I’m home in South Carolina for the first time in almost three years. I’ve been here for five hours now and I’m about to lose my mind.
The house I grew up in has been renovated almost beyond recognition. My father’s computer is so slow as to be carbon-datable. I have been forced to play checkers with the child my father and his wife seem to have placed under their protection. It’s all so hideous it makes me want to die.
The one saving grace is that I’ve spent much of the day looking through my old books. Because of a story that’s not relevant to this post (but that I promise I’ll tell at some point), my father has a moral obligation never to throw away any of my books. And so I’m running across forgotten bits of my history at every turn.
I found the first gay book I ever acquired, a slim volume called I’m Looking for Mr. Right but I’ll Settle for Mr. Right Away, by one Gregory Flood. I bought this book at a new age bookstore in Los Angeles when I was fifteen or sixteen, during the same trip on which I narrowly escaped doing all sorts of things in the bathroom of the local mall with a man who seemed at the time to be centuries older than I. Acne-ridden and wearing a fuchsia T-shirt, I was standing in B. Dalton when I heard somebody whisper at me to lift up my shirt. I looked over and saw the ancient man from whom the whisper had emanated; heart pounding with excitement or terror–who can tell which?–I did as he’d asked, but then had the presence of mind to flee when he suggested that we continue our interaction behind the Chick-Fil-A. I spent the rest of the day in a state of relief that I hadn’t done anything with him and despair that I wouldn’t ever do anything with anybody.

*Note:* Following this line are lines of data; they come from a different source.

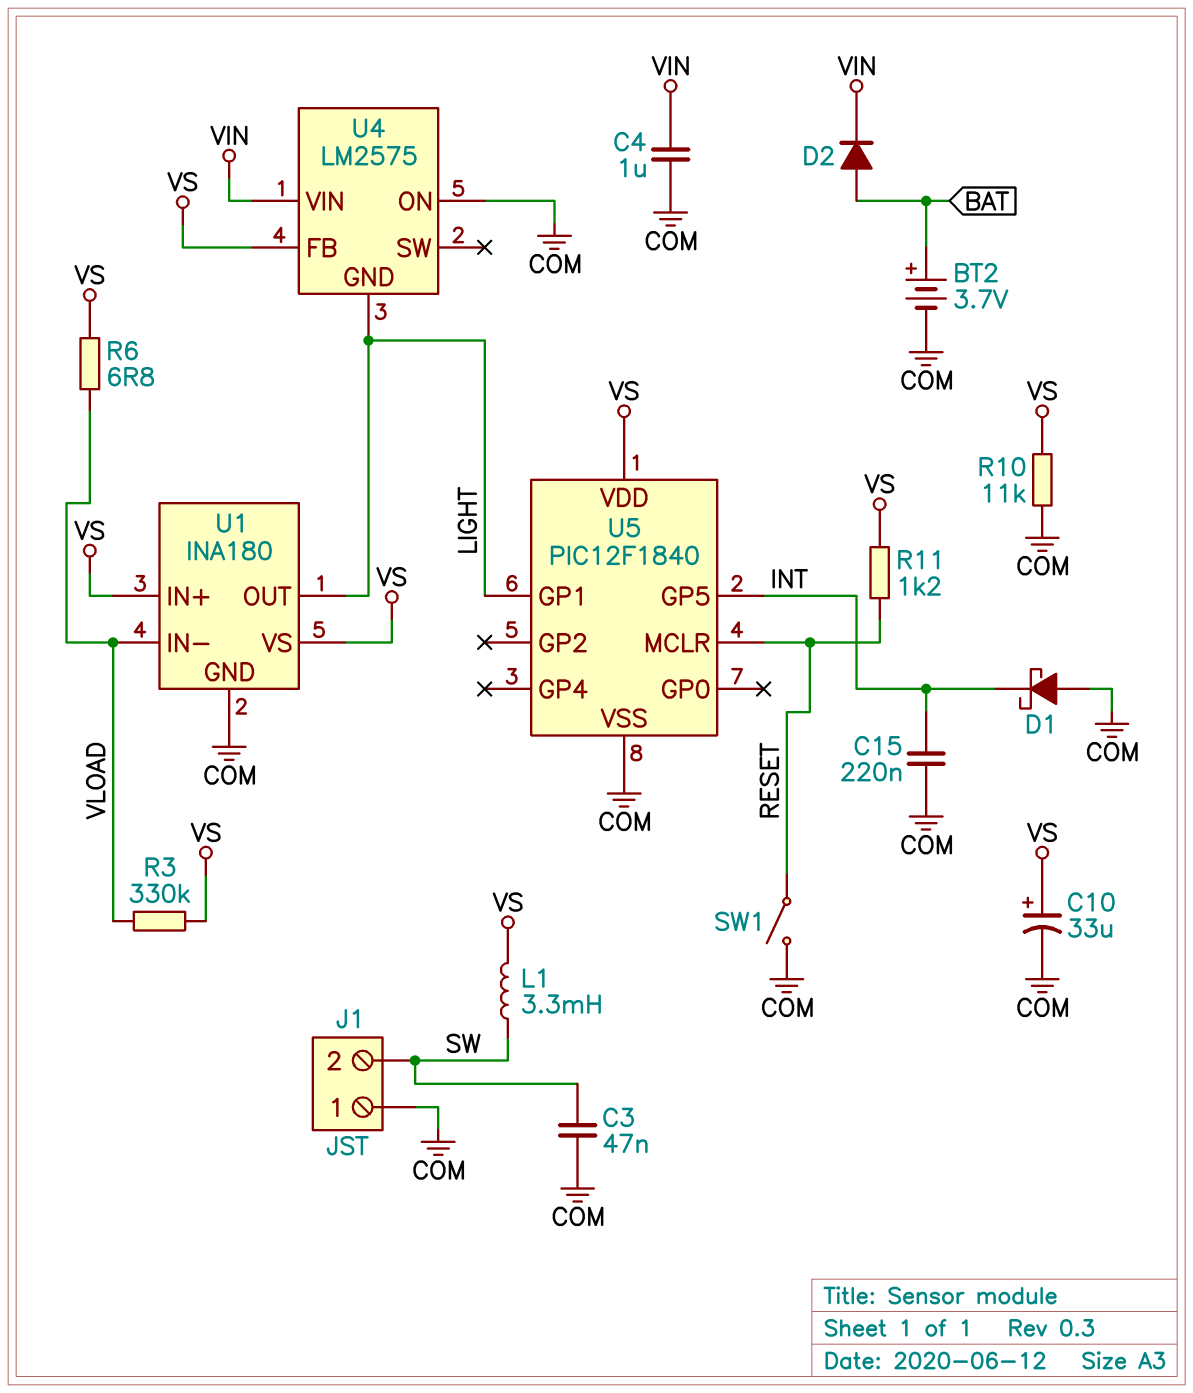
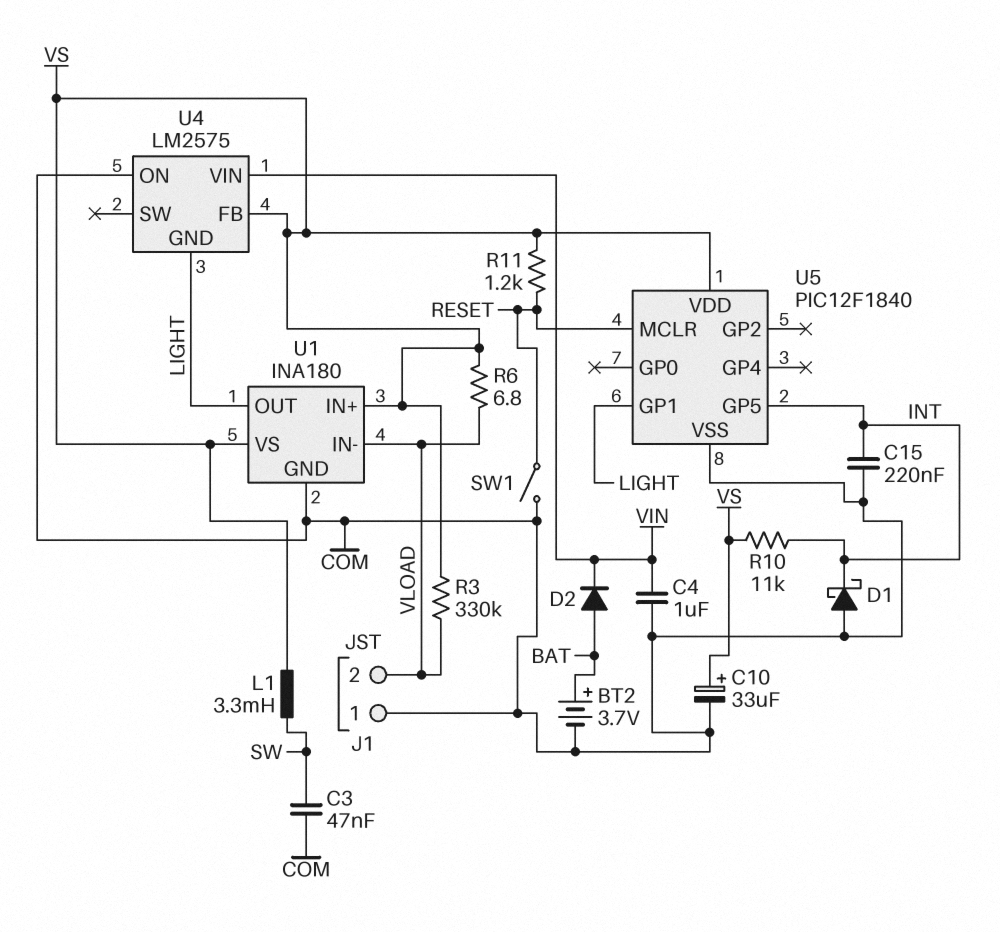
J1 pin 2: SW -> VLOAD
R10: 11k (COM, VS) -> 11k (INT, VS)

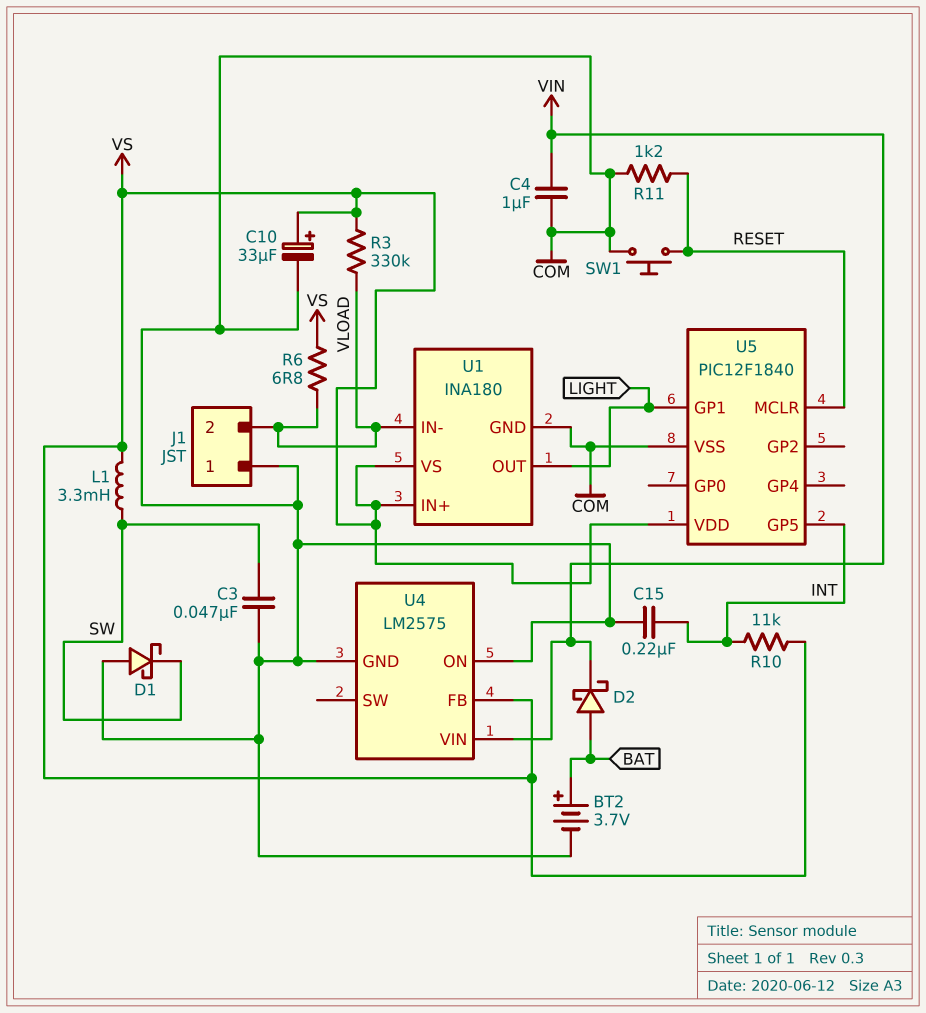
D1: schottky (A COM, K INT) -> schottky (A COM, K SW)
D2: diode (A BAT, K VIN) -> schottky (A BAT, K VIN)
R11: 1.2k (RESET, VS) -> 1.2k (COM, RESET)
SW1: switch (COM, RESET) -> button (COM, RESET)
U4 pin GND: LIGHT -> COM

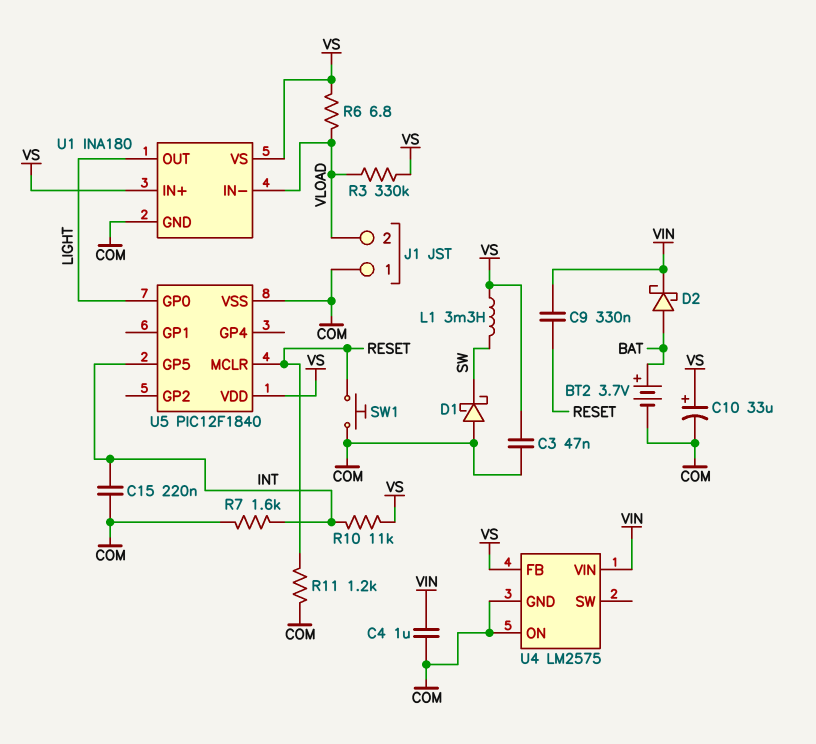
C3: 47nF (COM, SW) -> 47nF (COM, VS)
C9: none -> 330nF (RESET, VIN)
R7: none -> 1.6k (COM, INT)
U5 pin GP0: none -> LIGHT
U5 pin GP1: LIGHT -> none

I found John Grishamn’s The Pelican Brief in French, which I bought at a train station in Paris so I’d have something to read on the trip to Madrid, where I was going to visit a lamentably heterosexual friend who lived there with his parents and sister, whom he hated. It was the first time in a decade I’d been to a foreign country where I didn’t speak the language; I quickly picked up enough Spanish to ask for directions to places like the Royal Palace, but not enough to understand the answers I got. As a result I ended up hopelessly lost in the streets of Madrid until I managed to find my way back to my friend’s house. Upon my return to Paris, where my family was staying for a month, I went out to dinner with my father and he asked me how I’d feel if he got married to the woman he was dating. Even I, dissembler that I am, couldn’t cover my dismay completely, but it seems to have made no difference–as was only appropriate, since it was his proposal and not mine.
I found a diary I kept for exactly a week, starting the day after I came out. It begins with these sentences: “So. It’s true. I’m gay.” I haven’t been able to bring myself to read any further, for fear that remembering the naivete (forgive the lack of accents–I don’t know how to make them on my father’s Cretaceous computer) and confusion and terror I felt then will somehow destroy the illusion I’ve managed to create–and sometimes even to believe–that I’m more in control of my life now than I was then.
More than anything else, reading my autobiography as reflected in these books makes me wish I could travel back in time and whisper in the ear of my adolescent self, “It’ll all turn out okay. Really, it will. I promise.”
Or is it that I wish my future self could travel back in time and whisper those words in the ear of my present self?
It’ll all turn out okay. Really, it will. I promise.